[Dataset excerpts]
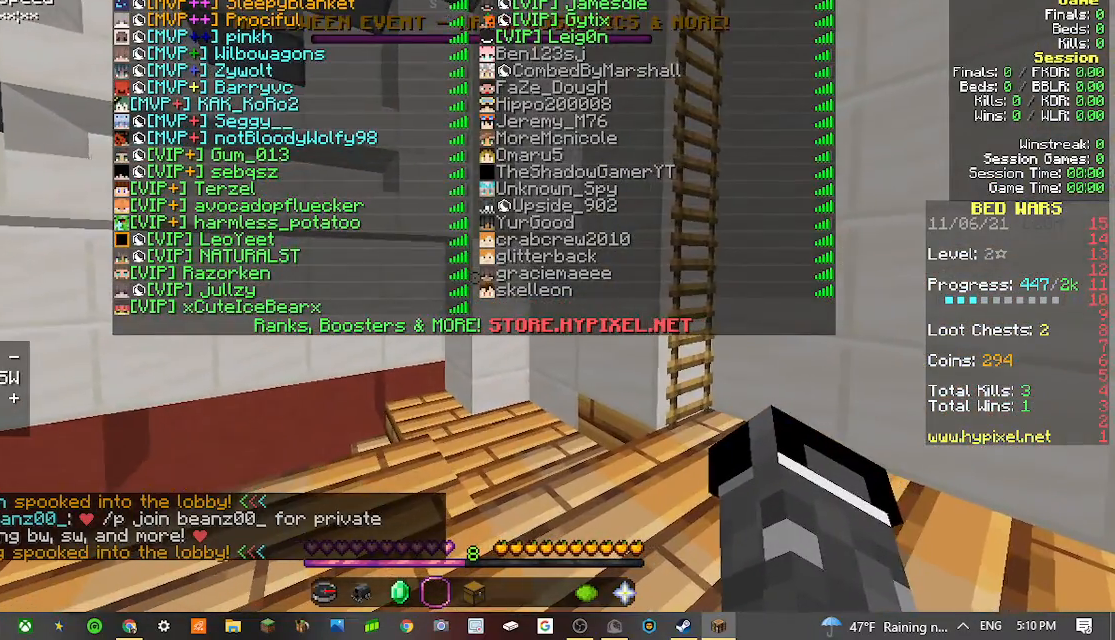
{"keys": [], "mouse": [], "events": []}
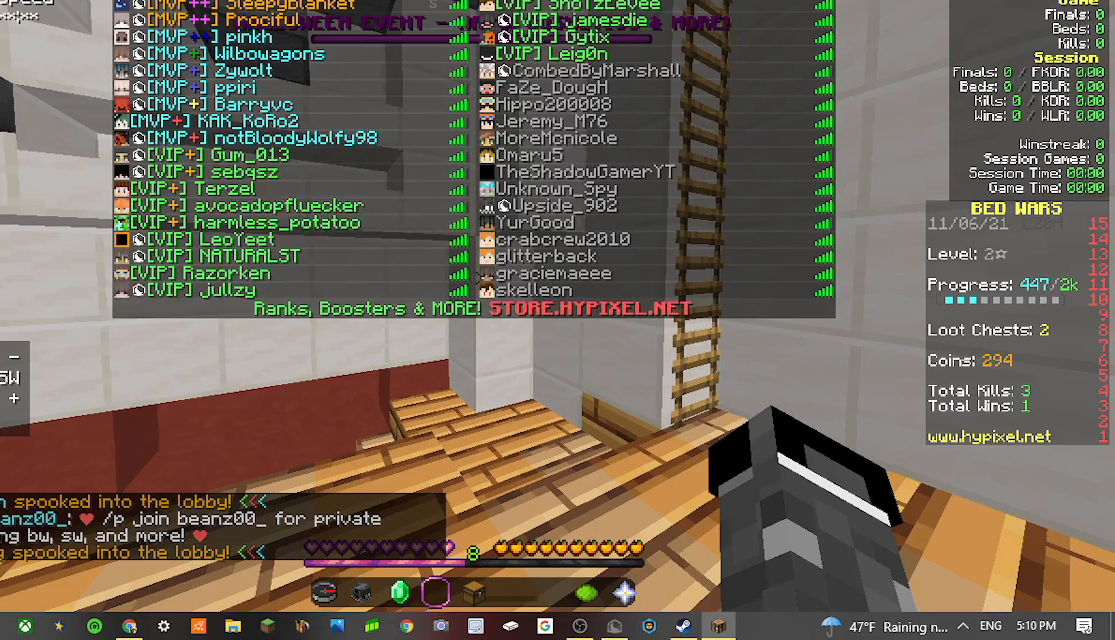
{"keys": [], "mouse": [], "events": []}
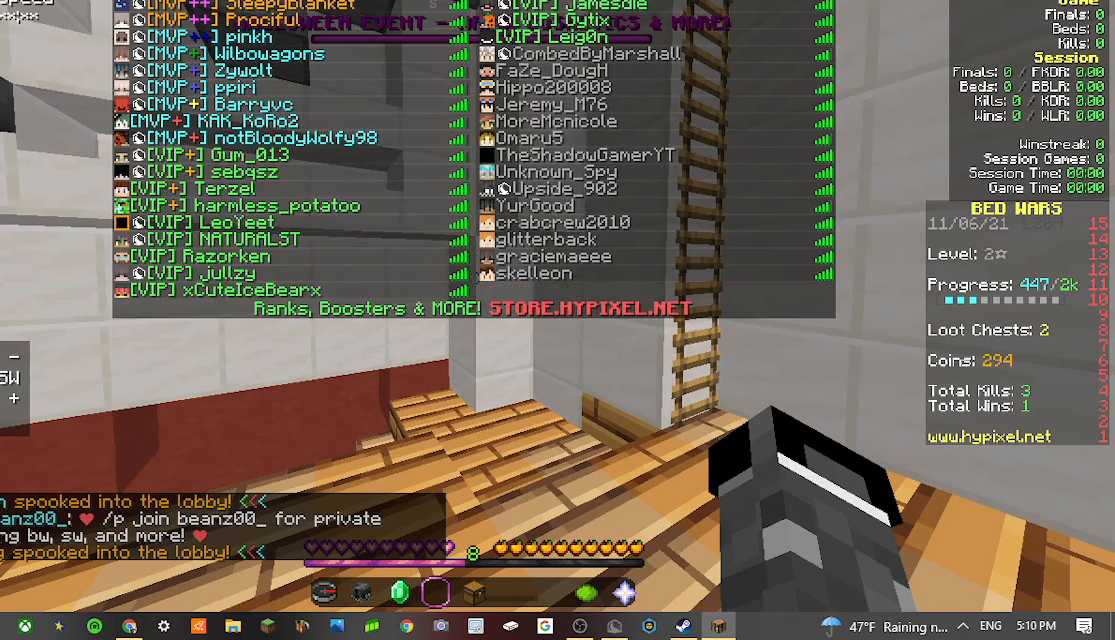
{"keys": [], "mouse": [], "events": []}
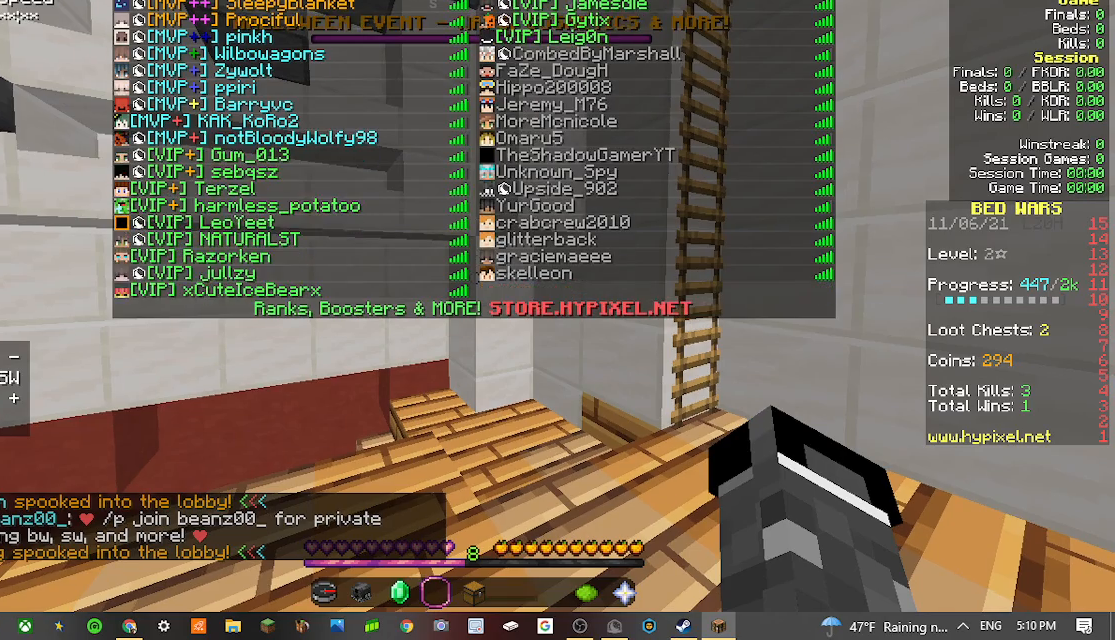
{"keys": [], "mouse": [], "events": []}
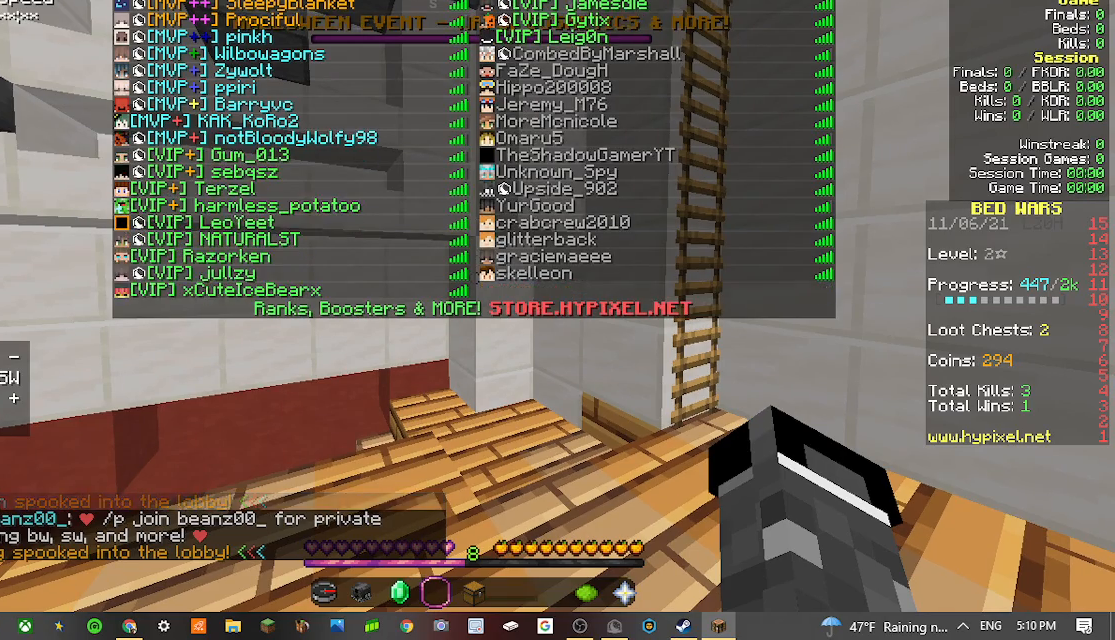
{"keys": [], "mouse": [], "events": []}
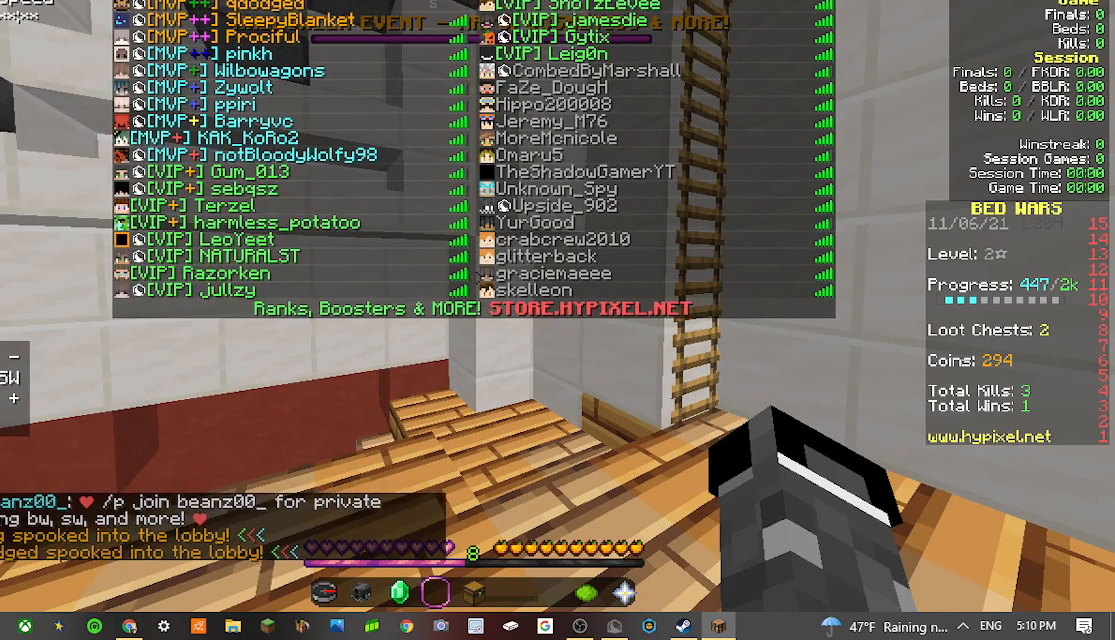
{"keys": [], "mouse": [], "events": []}
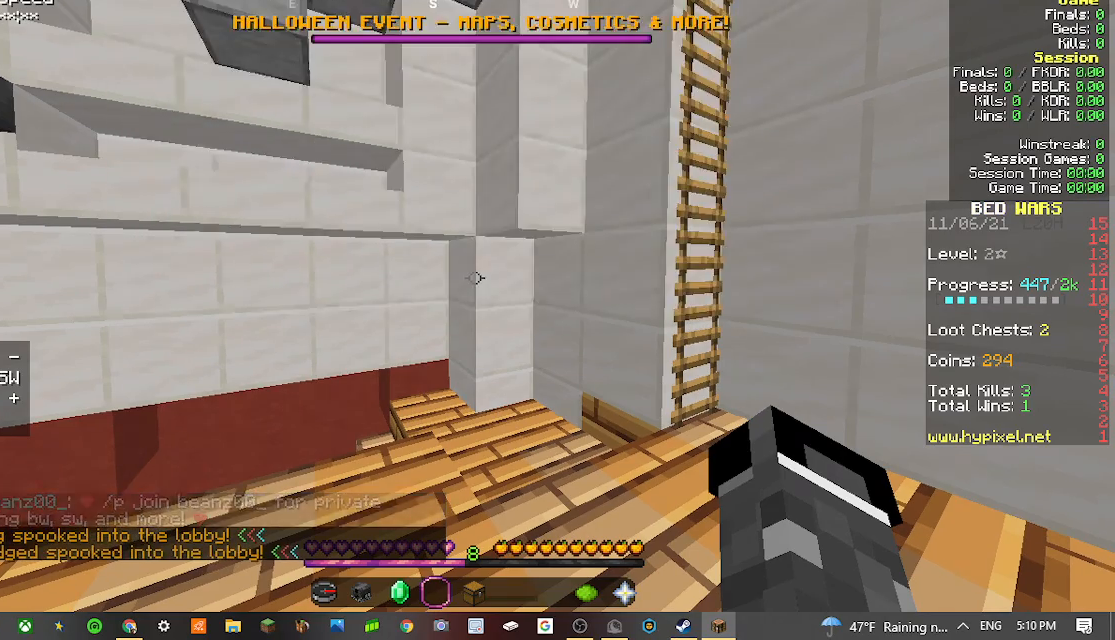
{"keys": ["d", "w"], "mouse": [], "events": [[33, "d", "down"], [200, "w", "down"]]}
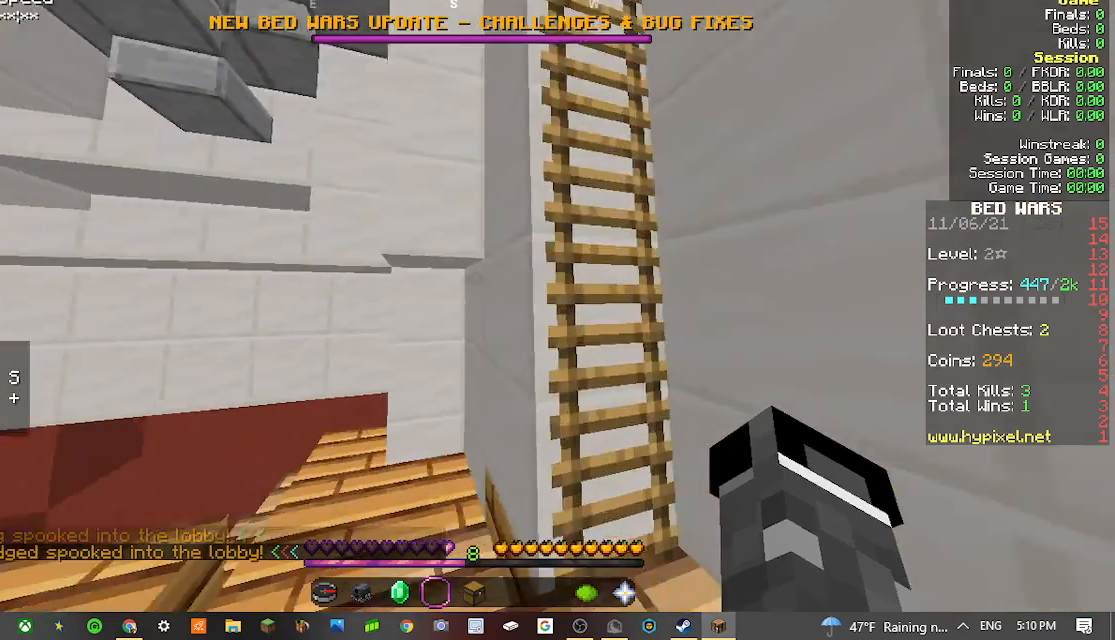
{"keys": ["w"], "mouse": [], "events": [[167, "d", "up"]]}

### What is expected
Write out the data exactly, but not its pictures.

### Response to this task
{"keys": [], "mouse": [], "events": []}
{"keys": [], "mouse": [], "events": []}
{"keys": [], "mouse": [], "events": []}
{"keys": [], "mouse": [], "events": []}
{"keys": [], "mouse": [], "events": []}
{"keys": [], "mouse": [], "events": []}
{"keys": ["d", "w"], "mouse": [], "events": [[33, "d", "down"], [200, "w", "down"]]}
{"keys": ["w"], "mouse": [], "events": [[167, "d", "up"]]}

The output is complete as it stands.